** DATA EXTRACT follows **

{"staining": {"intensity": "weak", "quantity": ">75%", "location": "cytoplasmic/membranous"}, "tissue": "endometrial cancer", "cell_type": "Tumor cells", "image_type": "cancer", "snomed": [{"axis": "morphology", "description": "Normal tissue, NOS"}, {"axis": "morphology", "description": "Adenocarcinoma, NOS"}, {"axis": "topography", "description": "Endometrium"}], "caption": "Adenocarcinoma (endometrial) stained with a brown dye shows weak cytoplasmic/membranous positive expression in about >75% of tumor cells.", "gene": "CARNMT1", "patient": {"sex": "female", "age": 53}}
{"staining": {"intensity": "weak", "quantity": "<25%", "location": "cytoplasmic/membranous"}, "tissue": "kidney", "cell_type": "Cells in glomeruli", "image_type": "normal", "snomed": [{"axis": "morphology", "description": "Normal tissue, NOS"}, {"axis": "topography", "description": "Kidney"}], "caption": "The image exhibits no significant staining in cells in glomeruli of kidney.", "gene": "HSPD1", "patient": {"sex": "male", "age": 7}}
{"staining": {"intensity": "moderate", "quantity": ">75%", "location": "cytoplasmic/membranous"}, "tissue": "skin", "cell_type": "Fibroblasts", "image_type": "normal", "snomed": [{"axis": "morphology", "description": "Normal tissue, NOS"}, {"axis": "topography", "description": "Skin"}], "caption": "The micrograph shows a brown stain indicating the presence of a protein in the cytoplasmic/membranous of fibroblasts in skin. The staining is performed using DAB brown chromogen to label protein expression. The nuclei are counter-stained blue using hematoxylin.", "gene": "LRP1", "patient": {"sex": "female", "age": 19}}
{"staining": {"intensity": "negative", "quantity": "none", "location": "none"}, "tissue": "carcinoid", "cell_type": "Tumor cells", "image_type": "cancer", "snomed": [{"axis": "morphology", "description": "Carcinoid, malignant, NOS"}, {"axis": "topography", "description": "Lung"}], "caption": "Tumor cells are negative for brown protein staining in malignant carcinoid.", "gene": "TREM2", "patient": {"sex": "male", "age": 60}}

** End of DATA EXTRACT **

:: EXERCISE REQUIREMENTS ::
Show all lines in the preceding material that have "Tumor" in them.

:: EXPECTED OUTPUT ::
{"staining": {"intensity": "weak", "quantity": ">75%", "location": "cytoplasmic/membranous"}, "tissue": "endometrial cancer", "cell_type": "Tumor cells", "image_type": "cancer", "snomed": [{"axis": "morphology", "description": "Normal tissue, NOS"}, {"axis": "morphology", "description": "Adenocarcinoma, NOS"}, {"axis": "topography", "description": "Endometrium"}], "caption": "Adenocarcinoma (endometrial) stained with a brown dye shows weak cytoplasmic/membranous positive expression in about >75% of tumor cells.", "gene": "CARNMT1", "patient": {"sex": "female", "age": 53}}
{"staining": {"intensity": "negative", "quantity": "none", "location": "none"}, "tissue": "carcinoid", "cell_type": "Tumor cells", "image_type": "cancer", "snomed": [{"axis": "morphology", "description": "Carcinoid, malignant, NOS"}, {"axis": "topography", "description": "Lung"}], "caption": "Tumor cells are negative for brown protein staining in malignant carcinoid.", "gene": "TREM2", "patient": {"sex": "male", "age": 60}}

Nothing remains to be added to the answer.